Professor Mthuli Ncube, Chairperson of the Committee of Ministers of Finance and Investment for the Southern African Development Community (SADC), has called for a significant reduction in regulatory fees, citing their detrimental impact on businesses across the region. His remarks were made during the recently held SADC Committee of Ministers of Finance and Investment meeting, where he emphasised that excessive regulatory fees are stifling economic growth and forcing companies to operate outside compliance to survive.
Professor Ncube, who also serves as Zimbabwe’s Finance Minister, revealed that in some sectors, businesses would not be viable if they fully adhered to regulatory requirements.
By Gamuchirai Mapako
“What we are noticing across our region is that regulatory costs are so high and are increasing the cost of doing business. As governments, we must slash these regulatory costs,” Ncube stated.
“We’ve done some analysis, for example I won’t say which sector where we found that if the players were to comply with all our regulatory costs, none of them would be in business. They’re only in business because they are not complying with regulatory requirements. So, really, this should be slashed”.
His comments highlight a growing concern among SADC nations where bureaucratic red tape and excessive fees are discouraging investment and pushing businesses into informality to avoid compliance costs.
Prof Ncube also pointed out that regulatory costs are often misunderstood by the public, who confuse them with taxes.
“These are not taxes. These are agency fees for overregulation,” he clarified.
This distinction is crucial as governments face increasing pressure to reduce the tax burden on citizens while also maintaining necessary regulatory frameworks. However, when agency fees become too burdensome, they can have the same economic impact as taxes, discouraging investment and increasing operational costs for businesses.
The debate over regulatory costs gained renewed attention after SpaceX’s Starlink, the satellite internet service provider, introduced a $5 “regulatory fee” for its Zimbabwean subscribers. The company stated on its website:
“This fee is included to account for the higher than average regulatory fees in Zimbabwe.”
This issue has become a point of discussion about whether Zimbabwe and by extension, other SADC nations are imposing excessive fees that ultimately get passed on to consumers.

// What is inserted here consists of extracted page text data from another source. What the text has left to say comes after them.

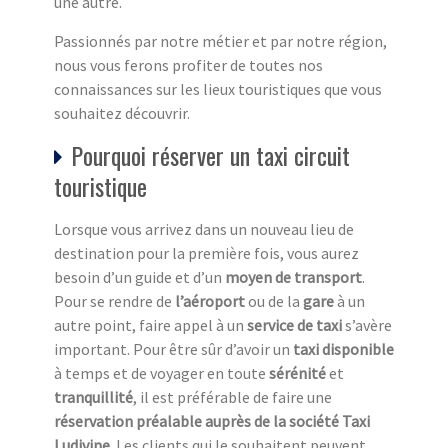
une autre.
Passionnés par notre métier et par notre région,
nous vous ferons profiter de toutes nos
connaissances sur les lieux touristiques que vous
souhaitez découvrir.
Pourquoi réserver un taxi circuit
touristique
Lorsque vous arrivez dans un nouveau lieu de
destination pour la première fois, vous aurez
besoin d’un guide et d’un
moyen de transport
.
Pour se rendre de
l’aéroport
ou de la
gare
à un
autre point, faire appel à un
service de taxi
s’avère
important. Pour être sûr d’avoir un
taxi disponible
à temps et de voyager en toute
sérénité
et
tranquillité
, il est préférable de faire une
réservation préalable auprès de la société Taxi
Ludivine
. Les clients qui le souhaitent peuvent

Starlink’s decision to explicitly attribute the charge to regulatory costs has put a spotlight on how such fees can deter foreign investment and increase the cost of essential services.

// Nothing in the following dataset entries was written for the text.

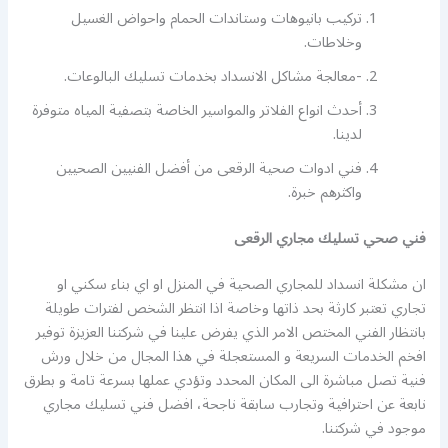
تركيب بانيوهات وستاندات الحمام واحواض الغسيل
وخلاطات.
-معالجة مشاكل الانسداد بخدمات تسليك البالوعات.
أحدث انواع الفلاتر والمواسير الخاصة بتصفية المياه متوفرة
لدينا.
فني ادوات صحية الرقعى من أفضل الفنيين الصحيين
واكثرهم خبرة.
فني صحي تسليك مجاري الرقعى
ان مشكلة انسداد للمجاري الصحية في المنزل او اي بناء سكني او
تجاري تعتبر كارثة بحد ذاتها وخاصة اذا انتظر الشخص لفترات طويلة
بانتظار الفني المختص الامر الذي يفرض علينا في شركتنا العزيزة توفير
افخم الخدمات السريعة و المستعجلة في هذا المجال من خلال ورش
فنية تصل مباشرة الى المكان المحدد وتؤدي عملها بسرعة تامة و بطرق
نابعة عن احترافية وتجارب سابقة ناجحة، افضل فني تسليك مجاري
موجود في شركتنا.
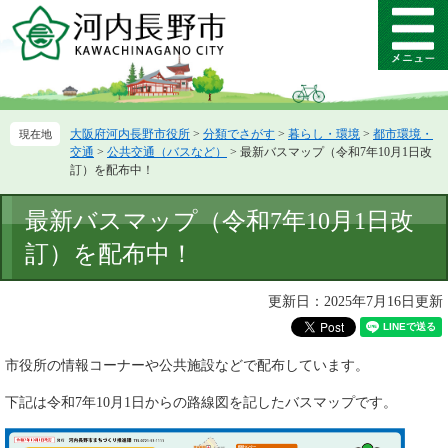
ペ
メ
ー
ニ
メ
ジ
ュ
ニ
の
ー
ュ
先
を
ー
頭
飛
大阪府河内長野市役所
>
分類でさがす
>
暮らし・環境
>
都市環境・
で
ば
交通
>
公共交通（バスなど）
>
最新バスマップ（令和7年10月1日改
す。
し
訂）を配布中！
て
本
本
最新バスマップ（令和7年10月1日改
文
文
へ
訂）を配布中！
更新日：2025年7月16日更新
市役所の情報コーナーや公共施設などで配布しています。
下記は令和7年10月1日からの路線図を記したバスマップです。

High compliance costs discourage formal business operations, pushing companies into the informal sector where they avoid regulations but also miss out on legal protections and access to formal financing. Foreign investors may be deterred by complex and expensive regulatory environments, opting for regions with simpler processes.
Consumers also ultimately bear the cost, as businesses pass on regulatory fees through higher prices.